Okay, I realize that it isn't Wednesday. I've been traveling the last few days, and so this Commonplace Wednesday is going to be on a Friday. Here are my quotations for the week.
From Our Reasonable Faith by Herman Bavinck
All those expressions and statements which are employed in
the confession of the church and in the language of theology are not designed
to explain the mystery which in this matter confronts it, but rather to
maintain it pure and unviolated against those who would weaken or deny it.
Although in the gospels the life of Jesus is comparatively
briefly depicted, His last passion and dying is comprehensively told. Just so
the apostolic preaching rather rarely goes back to the conception and birth of
Jesus, but puts all emphasis upon the cross, the death, and the blood of
Christ. It is not by the birth buy by the death of His Son that we are
reconciled to God.
Mary enjoyed a high honor, an honor greater than the
prophets and apostles ever had. She is the blessed, the favored, among women,
and the mother of the Lord. But she herself was like all flesh, like all men;
and that holy thing which was born of her was not owing to the purity of her
nature, but to the creative and sanctifying activity of the Holy Spirit in her
womb.
The communion into which Christ, according to the
Scriptures, has entered with us is so intimate and deep that we cannot form an
idea or picture of it. The term substitutionary suffering expresses in
only a weak and defective way what it means…This is the mystery of salvation,
the mystery of the Divine love. We do not understand the substitutionary
suffering of Christ, because we, being haters of God and of each other, cannot
come anywhere near calculating what love enables one to do, and what eternal,
infinite, Divine love can achieve.
The Resurrection is the Divine reversal of the sentence
which the world passed on Jesus.
The perfect sacrifice which Christ accomplished on the cross
is of infinite power and worth, abundantly adequate for the reconciliation of
the sins of the whole world. Holy Scripture always relates that whole world to
the redemption and re-creation.
At the creation the morning stars sang together and all the children
of God rejoiced. At the birth of Christ the multitude of the heavenly hosts
raised the jubilee of God’s good will. On the birthday of the church that
church itself sings the wonderful works of God in myriad tones.

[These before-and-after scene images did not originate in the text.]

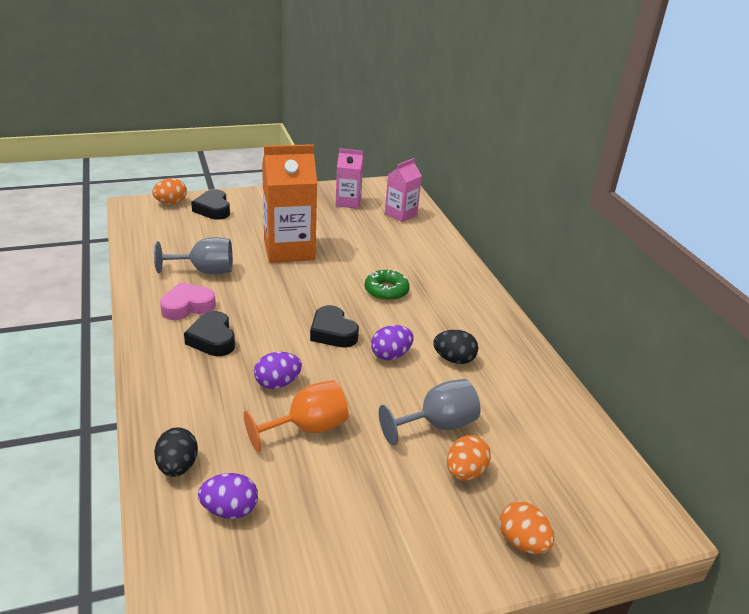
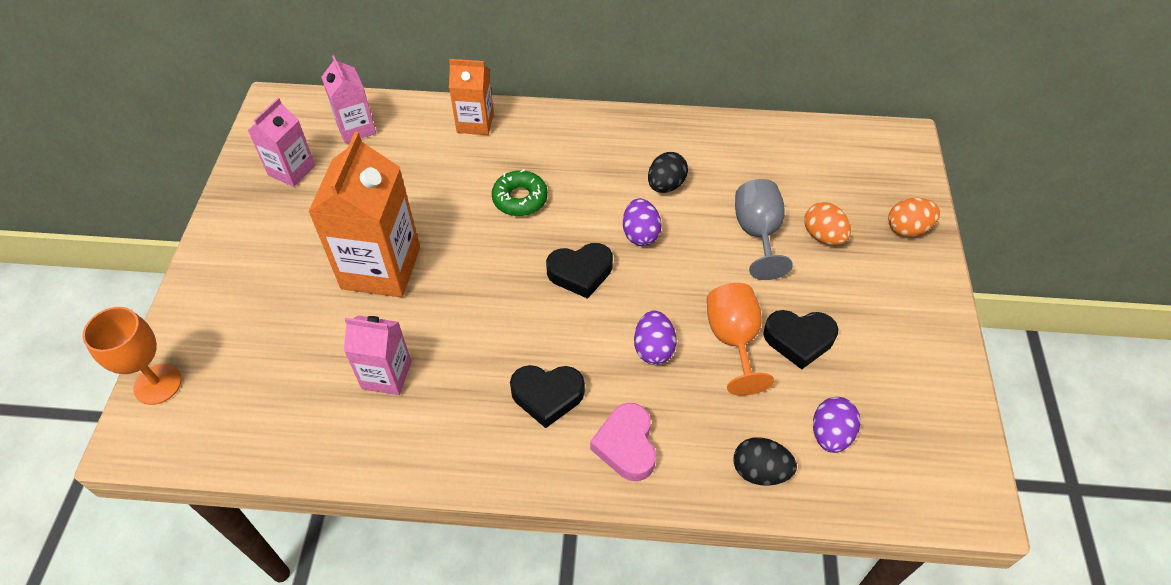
camera: 65 degrees left, 20 degrees up
orange egg [152,178,187,204] -> orange goblet [82,307,182,405]
grey goblet [154,237,233,275] -> pink carton [344,315,411,395]
pink heart [160,282,216,320] -> pink heart moved to [590,403,656,481]
black heart [191,190,230,220] -> black heart moved to [763,310,838,369]
none -> orange carton [449,59,494,135]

From The Man in the Iron Mask by Alexandre Dumas
“Bah! With my friends I reckon neither bottles of wine nor
years.”
“God has made all these things that we see, Raoul; He has
made us also,—poor atoms mixed up with this monstrous universe. We shine like
those fires and those stars; we sigh like those waves; we suffer like those
great ships, which are worn out in plowing the waves, in obeying the wind that
urges them towards an end, as the breath of God blows us towards a port.
Everything likes to live, Raoul, and everything seems beautiful to living
things.”
…D’Artagnan had time to observe and reflect that women—mild
doves—treat each other more cruelly than tigers.